La rubia entró en mi despacho alborotando el ambiente con su perfume de saldo mientras ametrallaba el suelo con sus tacones baratos de aguja desgastada. Tenía más curvas que una casa de Gaudí y se movía como una culebra atravesando un rastrojo a contrasurco. Adiviné la intención en el contoneo: buscaba la protección de un hombre con carácter. Habrán adivinado ustedes que no soy adivino, jugaba con ventaja: unas horas antes me habían apoquinado cinco de los grandes para borrarla del mapa. Le había caído mal al pez gordo de turno, un hampón malcarado y taciturno de origen gallego apodado «Morriña». He de aclarar que no soy un desalmado, yo no liquido mujeres, va contra mis principios, pero acepté el encargo y el dinero del fulano porque andaba flojo de efectivo. Ya improvisaría una salida airosa más adelante, y el diablo, que siempre me ayuda en estos casos, me solucionaría el problema de rendir cuentas con el mafioso.
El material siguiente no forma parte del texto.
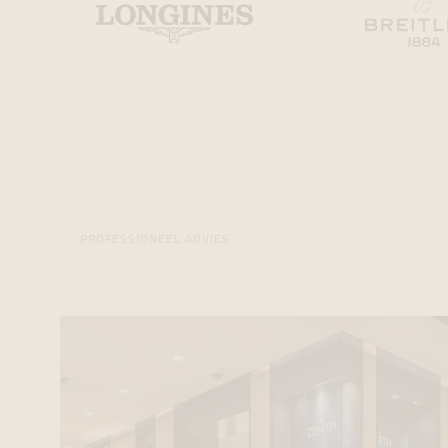
PROFESSIONEEL ADVIES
Por otro lado la rubia de bote se merecía un homenaje…, o dos, y yo no iba a desaprovechar semejante ocasión porque, además de corto de pasta, andaba escaso de romances y no me comía un bombón semejante desde el año de la circuncisión de san Telesforo. De manera que le lancé la mejor de mis miradas y, arrancándome por Sabina, exagerando su belleza, le dije:
—Muñeca, los que han puesto precio a tu cabeza se han quedado cortos.
Me desperté con un chichón en la molondra. La limpiadora me había atizado con la escoba. Esta mujer, además de continuas ensoñaciones, me produce demasiados dolores de cabeza. Estoy desesperado, me ha cogido manía y no hay manera de que entienda mi poética.